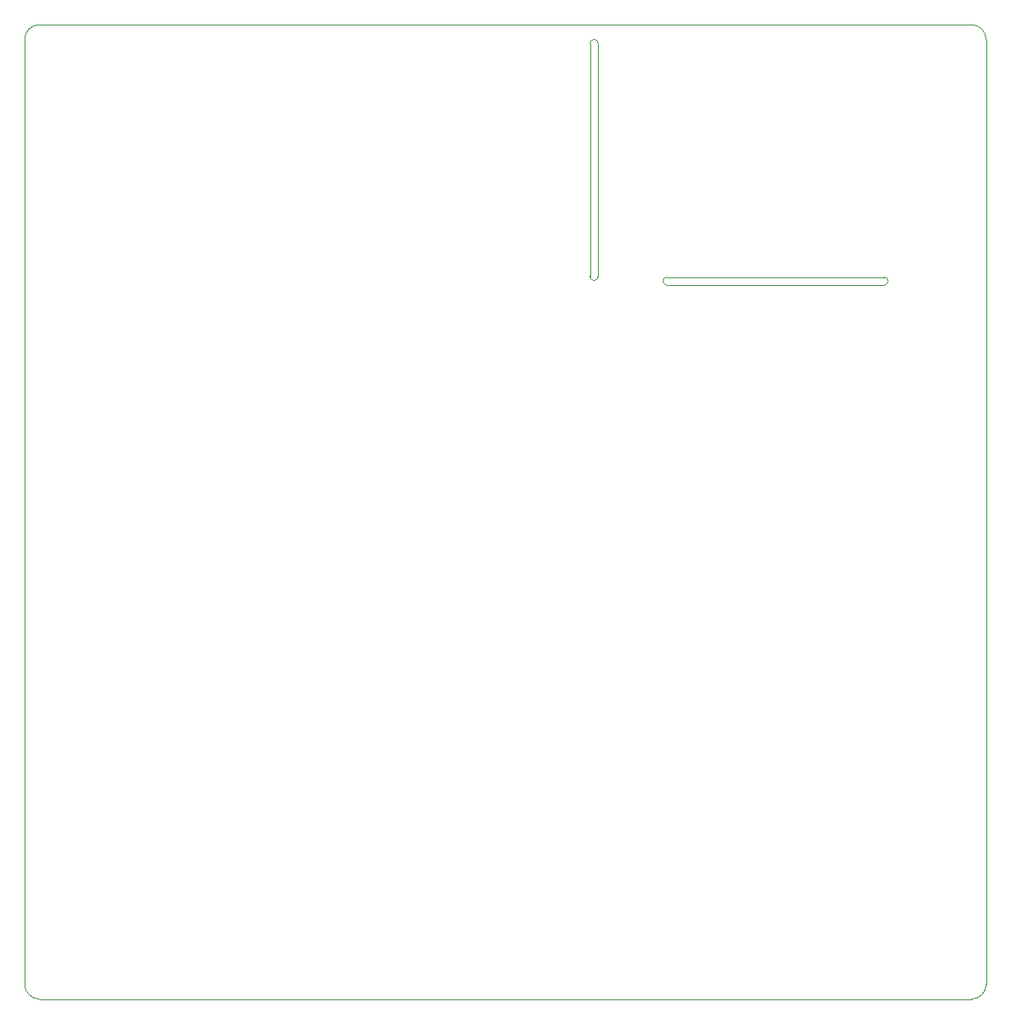
<source format=gbr>
%TF.GenerationSoftware,KiCad,Pcbnew,7.0.1*%
%TF.CreationDate,2023-04-15T09:39:37+07:00*%
%TF.ProjectId,DO_AN_DKTD,444f5f41-4e5f-4444-9b54-442e6b696361,rev?*%
%TF.SameCoordinates,Original*%
%TF.FileFunction,Profile,NP*%
%FSLAX46Y46*%
G04 Gerber Fmt 4.6, Leading zero omitted, Abs format (unit mm)*
G04 Created by KiCad (PCBNEW 7.0.1) date 2023-04-15 09:39:37*
%MOMM*%
%LPD*%
G01*
G04 APERTURE LIST*
%TA.AperFunction,Profile*%
%ADD10C,0.100000*%
%TD*%
G04 APERTURE END LIST*
D10*
X97500000Y-144250000D02*
X190500000Y-144250000D01*
X160150000Y-73000000D02*
X181800000Y-73000000D01*
X181800000Y-72200000D02*
X160150000Y-72200000D01*
X160150000Y-72200000D02*
G75*
G03*
X160150000Y-73000000I0J-400000D01*
G01*
X181800000Y-73000000D02*
G75*
G03*
X181800000Y-72200000I0J400000D01*
G01*
X190500000Y-47000000D02*
X97500000Y-47000000D01*
X97500000Y-47000000D02*
G75*
G03*
X96000000Y-48500000I0J-1500000D01*
G01*
X152450000Y-48875000D02*
X152450000Y-72125000D01*
X96000000Y-48500000D02*
X96000000Y-142750000D01*
X190500000Y-144250000D02*
G75*
G03*
X192000000Y-142750000I0J1500000D01*
G01*
X153250000Y-48875000D02*
G75*
G03*
X152450000Y-48875000I-400000J0D01*
G01*
X96000000Y-142750000D02*
G75*
G03*
X97500000Y-144250000I1500000J0D01*
G01*
X153250000Y-72125000D02*
X153250000Y-48875000D01*
X152450000Y-72125000D02*
G75*
G03*
X153250000Y-72125000I400000J0D01*
G01*
X192000000Y-142750000D02*
X192000000Y-48500000D01*
X192000000Y-48500000D02*
G75*
G03*
X190500000Y-47000000I-1500000J0D01*
G01*
M02*

</source>
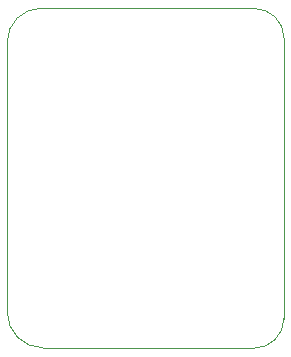
<source format=gm1>
G04 #@! TF.GenerationSoftware,KiCad,Pcbnew,8.0.8*
G04 #@! TF.CreationDate,2025-04-14T11:12:42+01:00*
G04 #@! TF.ProjectId,Bat-mon_v1-Sensor Shield,4261742d-6d6f-46e5-9f76-312d53656e73,rev?*
G04 #@! TF.SameCoordinates,Original*
G04 #@! TF.FileFunction,Profile,NP*
%FSLAX46Y46*%
G04 Gerber Fmt 4.6, Leading zero omitted, Abs format (unit mm)*
G04 Created by KiCad (PCBNEW 8.0.8) date 2025-04-14 11:12:42*
%MOMM*%
%LPD*%
G01*
G04 APERTURE LIST*
G04 #@! TA.AperFunction,Profile*
%ADD10C,0.050000*%
G04 #@! TD*
G04 APERTURE END LIST*
D10*
X96332243Y-68732243D02*
X96350000Y-45000000D01*
X96332243Y-68732243D02*
G75*
G02*
X93832243Y-71232243I-2500043J43D01*
G01*
X75750000Y-42450000D02*
X93750409Y-42463656D01*
X75921326Y-71200000D02*
G75*
G02*
X72921300Y-68200000I-26J3000000D01*
G01*
X72921326Y-68200000D02*
X72913813Y-45278676D01*
X72913813Y-45278676D02*
G75*
G02*
X75750000Y-42450047I2857287J-28724D01*
G01*
X75921326Y-71200000D02*
X93832243Y-71232243D01*
X93750409Y-42463656D02*
G75*
G02*
X96350038Y-45000000I75491J-2523044D01*
G01*
M02*

</source>
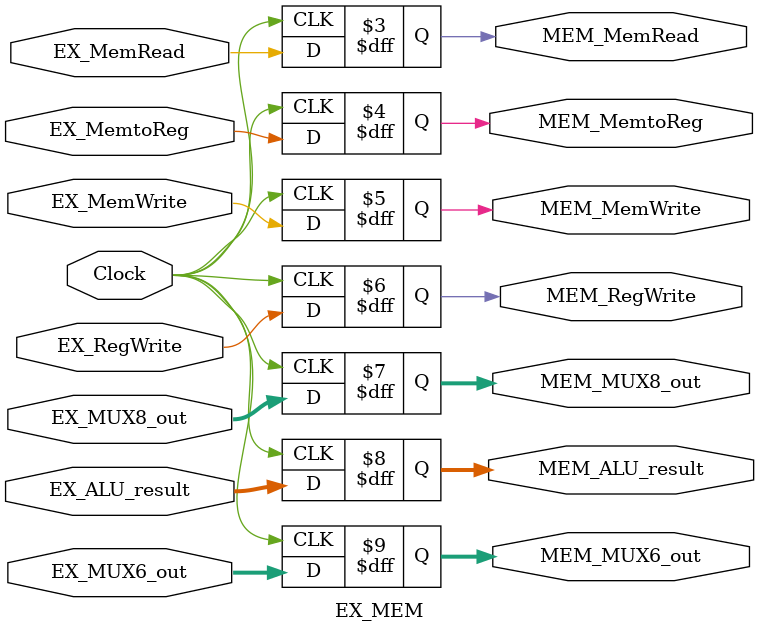
<source format=v>
module EX_MEM (MEM_MemRead, MEM_MemtoReg, MEM_MemWrite, MEM_RegWrite, MEM_ALU_result, MEM_MUX6_out, MEM_MUX8_out,
            Clock, EX_MemRead, EX_MemtoReg, EX_MemWrite, EX_RegWrite, EX_ALU_result, EX_MUX6_out, EX_MUX8_out);
    parameter rwidth = 5;
    parameter word = 32;
    input                   Clock,          EX_MemRead,     EX_MemtoReg,    EX_MemWrite,    EX_RegWrite;
    input   [rwidth - 1:0]  EX_MUX8_out;    
    input   [word - 1:0]    EX_ALU_result,  EX_MUX6_out;
    output                  MEM_MemRead,    MEM_MemtoReg,   MEM_MemWrite,   MEM_RegWrite;
    output  [rwidth - 1:0]  MEM_MUX8_out;
    output  [word - 1:0]    MEM_ALU_result, MEM_MUX6_out;
    reg                     MEM_MemRead,    MEM_MemtoReg,   MEM_MemWrite,   MEM_RegWrite;
    reg     [rwidth - 1:0]  MEM_MUX8_out;
    reg     [word - 1:0]    MEM_ALU_result, MEM_MUX6_out;

    initial begin
        MEM_MemRead     = 0;
        MEM_MemtoReg    = 0;
        MEM_MemWrite    = 0;
        MEM_RegWrite    = 0;
        MEM_ALU_result  = 0;
        MEM_MUX6_out    = 0;
        MEM_MUX8_out    = 0;
    end

    always @ (posedge Clock) begin
        MEM_MemRead     = EX_MemRead;
        MEM_MemtoReg    = EX_MemtoReg;
        MEM_MemWrite    = EX_MemWrite;
        MEM_RegWrite    = EX_RegWrite;
        MEM_ALU_result  = EX_ALU_result;
        MEM_MUX6_out    = EX_MUX6_out;
        MEM_MUX8_out    = EX_MUX8_out;
    end
endmodule
</source>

• [What to do] Return every entry of the data above verbatim, with no images included.

• [Output of the exercise]
<source format=gbr>
%TF.GenerationSoftware,KiCad,Pcbnew,7.0.1*%
%TF.CreationDate,2023-04-15T09:39:37+07:00*%
%TF.ProjectId,DO_AN_DKTD,444f5f41-4e5f-4444-9b54-442e6b696361,rev?*%
%TF.SameCoordinates,Original*%
%TF.FileFunction,Profile,NP*%
%FSLAX46Y46*%
G04 Gerber Fmt 4.6, Leading zero omitted, Abs format (unit mm)*
G04 Created by KiCad (PCBNEW 7.0.1) date 2023-04-15 09:39:37*
%MOMM*%
%LPD*%
G01*
G04 APERTURE LIST*
%TA.AperFunction,Profile*%
%ADD10C,0.100000*%
%TD*%
G04 APERTURE END LIST*
D10*
X97500000Y-144250000D02*
X190500000Y-144250000D01*
X160150000Y-73000000D02*
X181800000Y-73000000D01*
X181800000Y-72200000D02*
X160150000Y-72200000D01*
X160150000Y-72200000D02*
G75*
G03*
X160150000Y-73000000I0J-400000D01*
G01*
X181800000Y-73000000D02*
G75*
G03*
X181800000Y-72200000I0J400000D01*
G01*
X190500000Y-47000000D02*
X97500000Y-47000000D01*
X97500000Y-47000000D02*
G75*
G03*
X96000000Y-48500000I0J-1500000D01*
G01*
X152450000Y-48875000D02*
X152450000Y-72125000D01*
X96000000Y-48500000D02*
X96000000Y-142750000D01*
X190500000Y-144250000D02*
G75*
G03*
X192000000Y-142750000I0J1500000D01*
G01*
X153250000Y-48875000D02*
G75*
G03*
X152450000Y-48875000I-400000J0D01*
G01*
X96000000Y-142750000D02*
G75*
G03*
X97500000Y-144250000I1500000J0D01*
G01*
X153250000Y-72125000D02*
X153250000Y-48875000D01*
X152450000Y-72125000D02*
G75*
G03*
X153250000Y-72125000I400000J0D01*
G01*
X192000000Y-142750000D02*
X192000000Y-48500000D01*
X192000000Y-48500000D02*
G75*
G03*
X190500000Y-47000000I-1500000J0D01*
G01*
M02*

</source>
<source format=gm1>
G04 #@! TF.GenerationSoftware,KiCad,Pcbnew,8.0.8*
G04 #@! TF.CreationDate,2025-04-14T11:12:42+01:00*
G04 #@! TF.ProjectId,Bat-mon_v1-Sensor Shield,4261742d-6d6f-46e5-9f76-312d53656e73,rev?*
G04 #@! TF.SameCoordinates,Original*
G04 #@! TF.FileFunction,Profile,NP*
%FSLAX46Y46*%
G04 Gerber Fmt 4.6, Leading zero omitted, Abs format (unit mm)*
G04 Created by KiCad (PCBNEW 8.0.8) date 2025-04-14 11:12:42*
%MOMM*%
%LPD*%
G01*
G04 APERTURE LIST*
G04 #@! TA.AperFunction,Profile*
%ADD10C,0.050000*%
G04 #@! TD*
G04 APERTURE END LIST*
D10*
X96332243Y-68732243D02*
X96350000Y-45000000D01*
X96332243Y-68732243D02*
G75*
G02*
X93832243Y-71232243I-2500043J43D01*
G01*
X75750000Y-42450000D02*
X93750409Y-42463656D01*
X75921326Y-71200000D02*
G75*
G02*
X72921300Y-68200000I-26J3000000D01*
G01*
X72921326Y-68200000D02*
X72913813Y-45278676D01*
X72913813Y-45278676D02*
G75*
G02*
X75750000Y-42450047I2857287J-28724D01*
G01*
X75921326Y-71200000D02*
X93832243Y-71232243D01*
X93750409Y-42463656D02*
G75*
G02*
X96350038Y-45000000I75491J-2523044D01*
G01*
M02*

</source>
<source format=v>
module EX_MEM (MEM_MemRead, MEM_MemtoReg, MEM_MemWrite, MEM_RegWrite, MEM_ALU_result, MEM_MUX6_out, MEM_MUX8_out,
            Clock, EX_MemRead, EX_MemtoReg, EX_MemWrite, EX_RegWrite, EX_ALU_result, EX_MUX6_out, EX_MUX8_out);
    parameter rwidth = 5;
    parameter word = 32;
    input                   Clock,          EX_MemRead,     EX_MemtoReg,    EX_MemWrite,    EX_RegWrite;
    input   [rwidth - 1:0]  EX_MUX8_out;    
    input   [word - 1:0]    EX_ALU_result,  EX_MUX6_out;
    output                  MEM_MemRead,    MEM_MemtoReg,   MEM_MemWrite,   MEM_RegWrite;
    output  [rwidth - 1:0]  MEM_MUX8_out;
    output  [word - 1:0]    MEM_ALU_result, MEM_MUX6_out;
    reg                     MEM_MemRead,    MEM_MemtoReg,   MEM_MemWrite,   MEM_RegWrite;
    reg     [rwidth - 1:0]  MEM_MUX8_out;
    reg     [word - 1:0]    MEM_ALU_result, MEM_MUX6_out;

    initial begin
        MEM_MemRead     = 0;
        MEM_MemtoReg    = 0;
        MEM_MemWrite    = 0;
        MEM_RegWrite    = 0;
        MEM_ALU_result  = 0;
        MEM_MUX6_out    = 0;
        MEM_MUX8_out    = 0;
    end

    always @ (posedge Clock) begin
        MEM_MemRead     = EX_MemRead;
        MEM_MemtoReg    = EX_MemtoReg;
        MEM_MemWrite    = EX_MemWrite;
        MEM_RegWrite    = EX_RegWrite;
        MEM_ALU_result  = EX_ALU_result;
        MEM_MUX6_out    = EX_MUX6_out;
        MEM_MUX8_out    = EX_MUX8_out;
    end
endmodule
</source>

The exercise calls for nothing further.